The most interesting part of the show is when Ghebrehariat reads the letter that the actual Abdulhaleem wrote to the festival in support of the play. But the most interesting part of Abdulhaleem’s story, as he tells it – the part where he got caught up in a terrorist plot because he thought the best way to deal with it wasn’t to call the police, but to try and control the situation so that as few people got hurt as possible – is largely put aside. Instead, we get “When Cate Met Shareef,” if you will, and if you can forgive me for being flippant over a play about terrorism. Just how much Abdulhaleem knew or did – whether he knew about the plan to short the TSX before blowing it up, whether he really did buy the fertilizer, whether he did anything on the stand besides yell to make the judge call his behaviour erratic and throw out his entrapment motion – is never really elaborated on. The only mildly interesting part of Cate’s story is when she tries to get a copy of some court documents, but is foiled by a bureaucrat in glasses (Hady again). We’re left to fill in the blanks about whether this is shady government cover-up stuff or not ourselves. I’m going to go with “no, probably not.”

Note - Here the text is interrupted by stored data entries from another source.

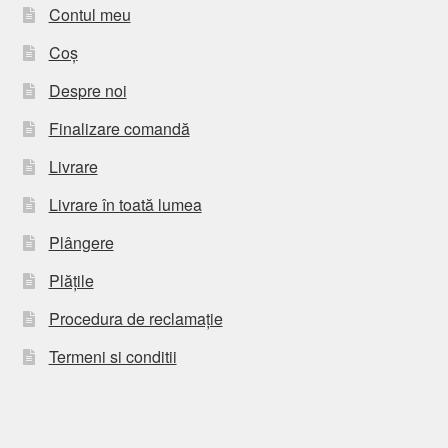
Contul meu
Coș
Despre noi
Finalizare comandă
Livrare
Livrare în toată lumea
Plângere
Plățile
Procedura de reclamație
Termeni si conditii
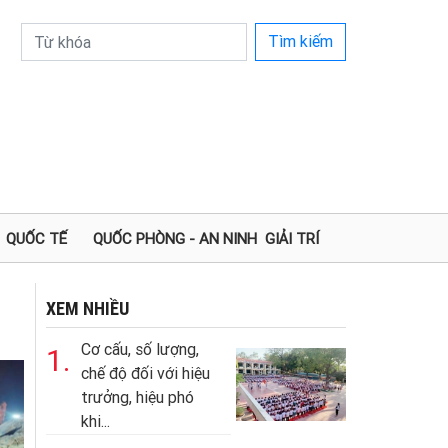
Tìm kiếm
QUỐC TẾ
QUỐC PHÒNG - AN NINH
GIẢI TRÍ
XEM NHIỀU
Cơ cấu, số lượng,
1.
chế độ đối với hiệu
trưởng, hiệu phó
khi...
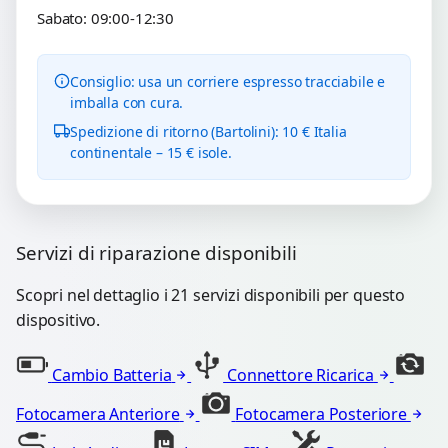
Sabato: 09:00-12:30
Consiglio: usa un corriere espresso tracciabile e
imballa con cura.
Spedizione di ritorno (Bartolini): 10 € Italia
continentale – 15 € isole.
Servizi di riparazione disponibili
Scopri nel dettaglio i 21 servizi disponibili per questo
dispositivo.
Cambio Batteria
Connettore Ricarica
Fotocamera Anteriore
Fotocamera Posteriore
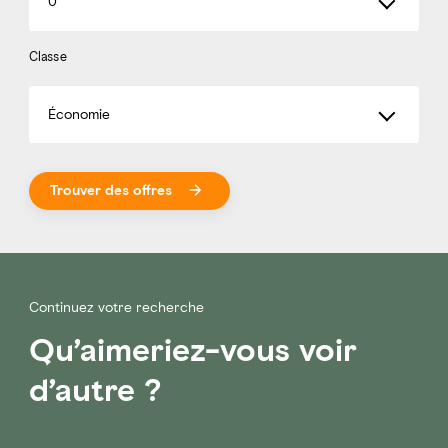
0
Classe
Économie
Trouver des offres
Continuez votre recherche
Qu’aimeriez-vous voir
d’autre ?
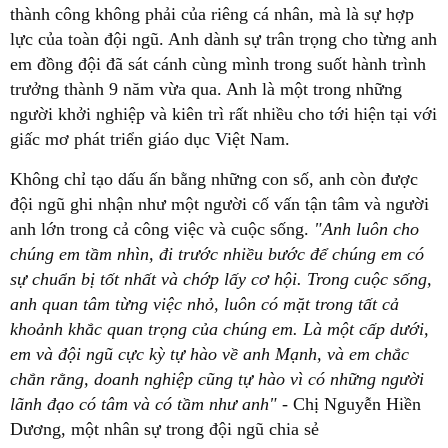
thành công không phải của riêng cá nhân, mà là sự hợp
lực của toàn đội ngũ. Anh dành sự trân trọng cho từng anh
em đồng đội đã sát cánh cùng mình trong suốt hành trình
trưởng thành 9 năm vừa qua. Anh là một trong những
người khởi nghiệp và kiên trì rất nhiều cho tới hiện tại với
giấc mơ phát triển giáo dục Việt Nam.
Không chỉ tạo dấu ấn bằng những con số, anh còn được
đội ngũ ghi nhận như một người cố vấn tận tâm và người
anh lớn trong cả công việc và cuộc sống.
"Anh luôn cho
chúng em t
ầ
m nhìn, đi trư
ớ
c nhi
ề
u bư
ớ
c đ
ể
chúng
em có
s
ự
chu
ẩ
n b
ị
t
ố
t nh
ấ
t và ch
ớ
p l
ấ
y cơ h
ộ
i. Trong cu
ộ
c s
ố
ng,
anh quan tâm t
ừ
ng vi
ệ
c nh
ỏ
, luôn có m
ặ
t trong t
ấ
t c
ả
kho
ả
nh kh
ắ
c quan tr
ọ
ng c
ủ
a chúng em. Là m
ộ
t c
ấ
p dư
ớ
i,
em và đ
ộ
i ngũ c
ự
c k
ỳ
t
ự
hào v
ề
anh M
ạ
nh, và em
ch
ắ
c
ch
ắ
n r
ằ
ng, doanh nghi
ệ
p cũng t
ự
hào vì có nh
ữ
ng ngư
ờ
i
lãnh đ
ạ
o có tâm và có t
ầ
m như anh" -
Chị Nguyễn Hiền
Dương, một nhân sự trong đội ngũ chia sẻ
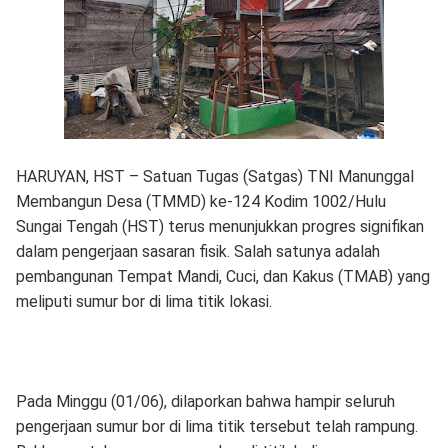
HARUYAN, HST – Satuan Tugas (Satgas) TNI Manunggal
Membangun Desa (TMMD) ke-124 Kodim 1002/Hulu
Sungai Tengah (HST) terus menunjukkan progres signifikan
dalam pengerjaan sasaran fisik. Salah satunya adalah
pembangunan Tempat Mandi, Cuci, dan Kakus (TMAB) yang
meliputi sumur bor di lima titik lokasi.
Pada Minggu (01/06), dilaporkan bahwa hampir seluruh
pengerjaan sumur bor di lima titik tersebut telah rampung.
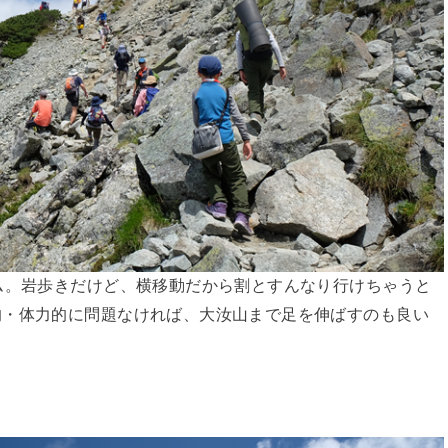
ム。岩歩きだけど、横移動だから割とすんなり行けちゃうと
的・体力的に問題なければ、大汝山まで足を伸ばすのも良い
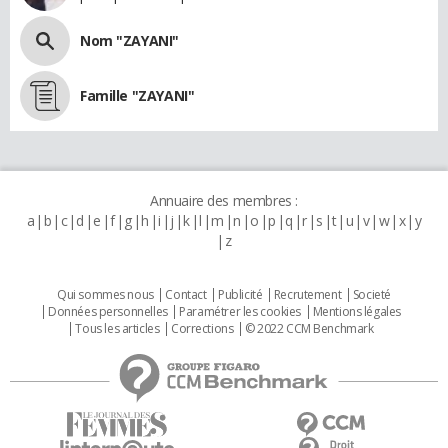
Nom "ZAYANI"
Famille "ZAYANI"
Annuaire des membres :
a
b
c
d
e
f
g
h
i
j
k
l
m
n
o
p
q
r
s
t
u
v
w
x
y
z
Qui sommes nous
Contact
Publicité
Recrutement
Societé
Données personnelles
Paramétrer les cookies
Mentions légales
Tous les articles
Corrections
© 2022 CCM Benchmark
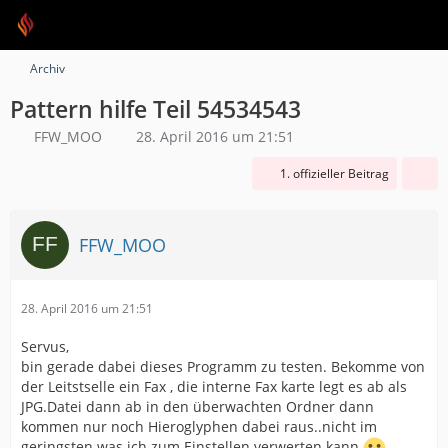
Archiv
Pattern hilfe Teil 54534543
FFW_MOO
28. April 2016 um 21:51
1. offizieller Beitrag
FFW_MOO
28. April 2016 um 21:51
Servus,
bin gerade dabei dieses Programm zu testen. Bekomme von
der Leitstselle ein Fax , die interne Fax karte legt es ab als
JPG.Datei dann ab in den überwachten Ordner dann
kommen nur noch Hieroglyphen dabei raus..nicht im
geringsten was ich zum Einstellen verwerten kann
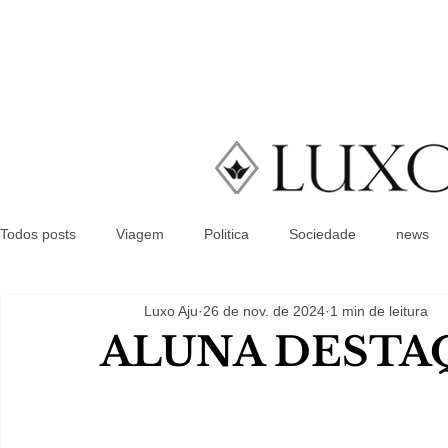
Todos posts
Viagem
Politica
Sociedade
news
Luxo Aju
26 de nov. de 2024
1 min de leitura
ALUNA DESTA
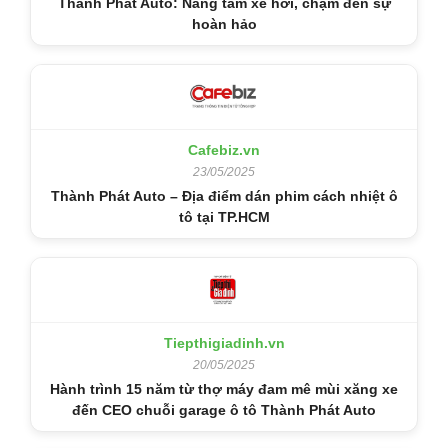
Thành Phát Auto: Nâng tầm xe hơi, chạm đến sự
hoàn hảo
Cafebiz.vn
23/05/2025
Thành Phát Auto – Địa điểm dán phim cách nhiệt ô
tô tại TP.HCM
Tiepthigiadinh.vn
20/05/2025
Hành trình 15 năm từ thợ máy đam mê mùi xăng xe
đến CEO chuỗi garage ô tô Thành Phát Auto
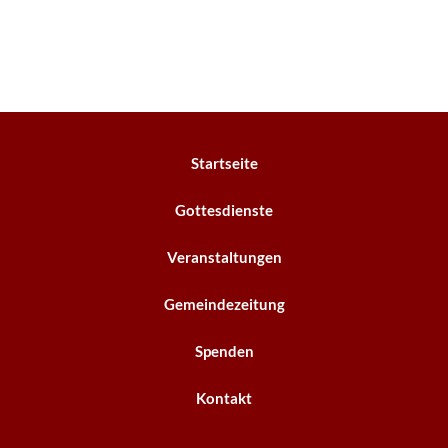
Startseite
Gottesdienste
Veranstaltungen
Gemeindezeitung
Spenden
Kontakt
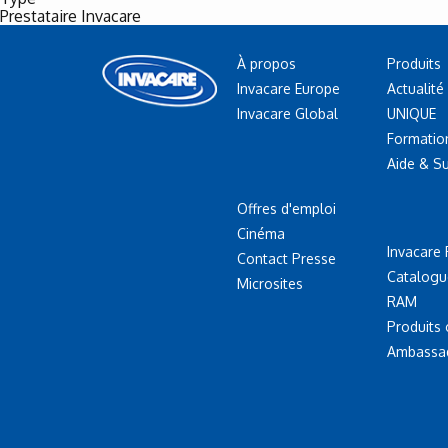
Prestataire Invacare
À propos
Produits
Invacare Europe
Actualité
Invacare Global
UNIQUE
Formatio
Aide & S
Offres d'emploi
Cinéma
Invacare 
Contact Presse
Catalogu
Microsites
RAM
Produits
Ambassa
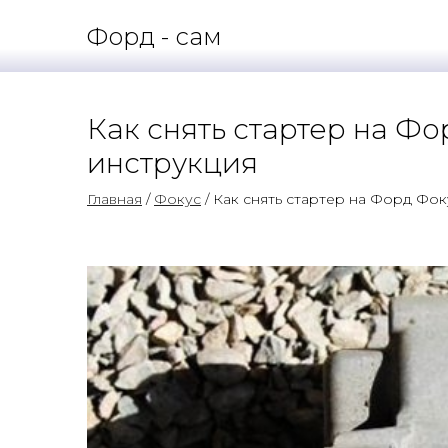
Форд - сам
Как снять стартер на Ф
инструкция
Главная
/
Фокус
/ Как снять стартер на Форд Фо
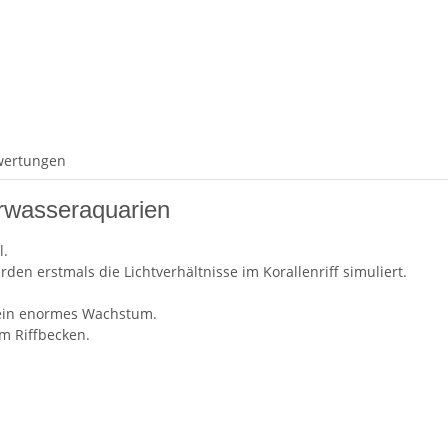
wertungen
rwasseraquarien
l.
n erstmals die Lichtverhältnisse im Korallenriff simuliert.
n ein enormes Wachstum.
m Riffbecken.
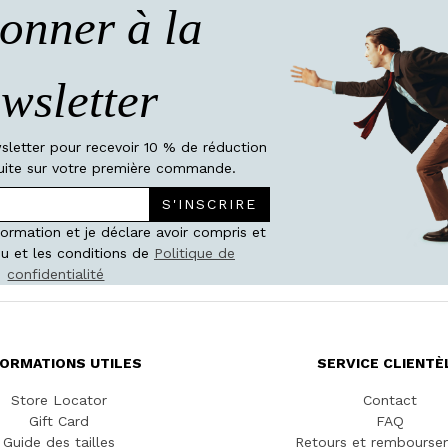
onner à la
wsletter
wsletter pour recevoir 10 % de réduction
atuite sur votre première commande.
S'INSCRIRE
nformation et je déclare avoir compris et
u et les conditions de
Politique de
confidentialité
FORMATIONS UTILES
SERVICE CLIENTÈ
Store Locator
Contact
Gift Card
FAQ
Guide des tailles
Retours et rembourse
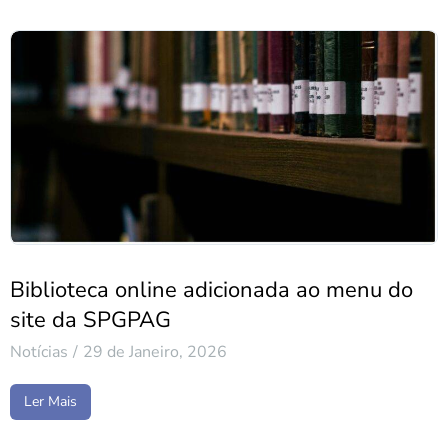
Biblioteca online adicionada ao menu do
site da SPGPAG
Notícias
29 de Janeiro, 2026
Ler Mais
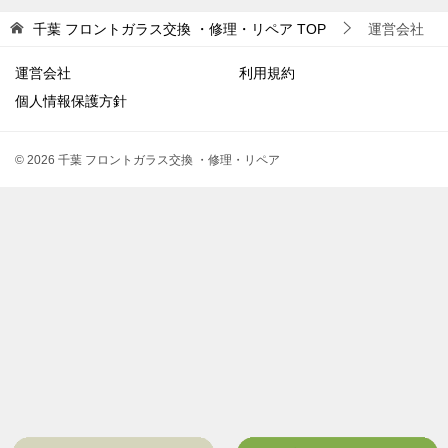
千葉 フロントガラス交換 ・修理・リペア
TOP
運営会社
運営会社
利用規約
個人情報保護方針
© 2026 千葉 フロントガラス交換 ・修理・リペア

Controversies aside, Homegrown isn’t bad because it’s sympathetic to an alleged terrorist, or because grant money was used to make it. It’s bad because it’s…well, it’s just bad. There is probably a good story to be told about Shareef Abdulhaleem. Maybe it’s one that will send ripples up the justice system and make all of us re-think what we know about terrorists and freedom in Canada. Or maybe not. Either way, Homegrown is not that story.